## Task instructions
The reply is a verbatim copy of the listing below with its images dropped.

## Data records
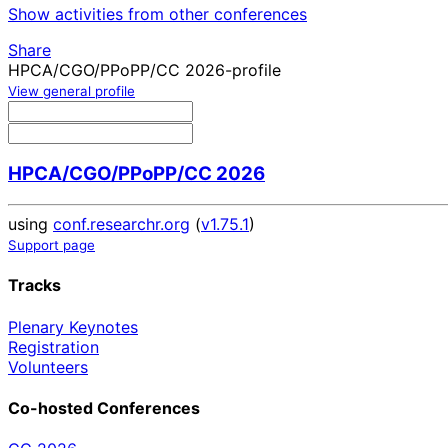
Show activities from other conferences
Share
HPCA/CGO/PPoPP/CC 2026-profile
View general profile
HPCA/CGO/PPoPP/CC 2026
using
conf.researchr.org
(
v1.75.1
)
Support page
Tracks
Plenary Keynotes
Registration
Volunteers
Co-hosted Conferences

## Exercise answer
Show activities from other conferences
Share
HPCA/CGO/PPoPP/CC 2026-profile
View general profile
HPCA/CGO/PPoPP/CC 2026
using
conf.researchr.org
(
v1.75.1
)
Support page
Tracks
Plenary Keynotes
Registration
Volunteers
Co-hosted Conferences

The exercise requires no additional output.